Sixteen-year-old Jack Parker enlists a grave robber and dwarf bounty hunter to help him find his kidnapped little sister.
You May Proceed to Diddle Yourself (Read the book to appreciate it.)
Cormac McCarthy’s Border Trilogy and Blood Meridian, anything by Mark Twain, Charles Portis’s True Grit and similar Westerns.
Jack Parker is a self-described nineteen-year-old who is actually sixteen. He’s built in the same vein as Twain’s boy heroes.
It’d be a great part for a young, unknown actor. If it were to be someone I’ve seen before, Asa Butterfield (Hugo, the forthcoming Ender’s Game) seems like a great choice.
Well, it’s East Texas in the early 1900s, so absolutely. It’s a real rough-and-tumble, only-the-strong-survive type area. I dig.
When I got back home Ma and Pa were both dead, and there was Lula out in the yard crying, a strangled chicken in one hand because she was setting about making dinner, even with them dead in the house.
Admittedly, I haven’t read all of Lansdale’s previous work. But, with over fifty published books (both novels and short story collections), that’s like saying I live in New York City but haven’t dined at all of the Big Apple’s restaurants. How could anyone do that?
Maybe reading fifty-some odd books isn’t the same as eating at a thousand different restaurants. No matter, though, because after reading The Thicket, the rest of Lansdale’s work has shot to the top of my must-read list.
I’ll tell you what, if you like dialogue – gritty, sharp, well-written dialogue – then The Thicket is a must-read. Lansdale’s dialogue isn’t only all those adjectives I just listed; it’s also one of the keys to the story. Lansdale does a hell of a job weaving crucial characterizations in between quotation marks, a skill he’s also shown off in his other work, but his description in other areas does lack a little bit. That doesn’t change the fact that Lansdale is one of the best dialogue scribes working in fiction right now, but it does take away from further developing the background of the story's most important characters and plot lines.
The Thicket reads like something in between a wet dream and a nightmare. It’s one of those stories that feel like old folklore being passed down from your grandfather around a campfire…if your grandfather was a B-movie film director with a wicked sense of humor and no filter. And by wicked, I mean dark. When you venture into Lansdale's dirty, seedy underworld, you know what you’re getting yourself into. The Thicket is no different, and it will not disappoint if you’re a longtime reader.
It also reads like an old Western fable or fairy tale, filled with dark, red, viscous blood and even darker humor. If you’re fainthearted, this may give you pause. There is a healthy, healthy dose of sex, violence and strong language. There’s some animal cruelty and racial slurs (it is East Texas circa early 1900s, after all). So, if you’re easily offended, think twice about The Thicket.

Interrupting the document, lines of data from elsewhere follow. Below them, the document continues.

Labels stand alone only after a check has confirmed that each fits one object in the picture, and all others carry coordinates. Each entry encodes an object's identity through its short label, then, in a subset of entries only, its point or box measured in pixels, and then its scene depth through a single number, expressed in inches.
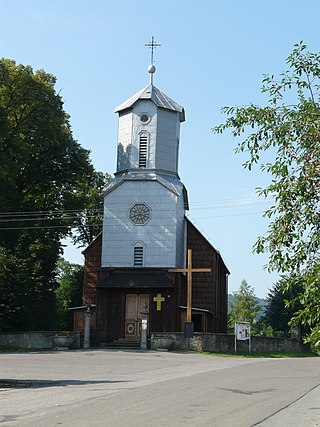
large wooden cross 1347.2
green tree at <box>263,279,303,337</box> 2206.0
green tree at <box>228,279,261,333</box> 3523.6
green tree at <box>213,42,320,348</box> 281.3
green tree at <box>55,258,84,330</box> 2107.5
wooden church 1459.2
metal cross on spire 1733.5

But that's a very minor nit on my part. Really, it's a nit that doesn't need to be a nit. I struggled to find something I didn't like about this book – aside from a little more backstory. The Thicket isn't The Great American Novel by any means, but it's hilarious if you find the humor, and it's a touching story about love and loss. It may be Lansdale's most complete work yet.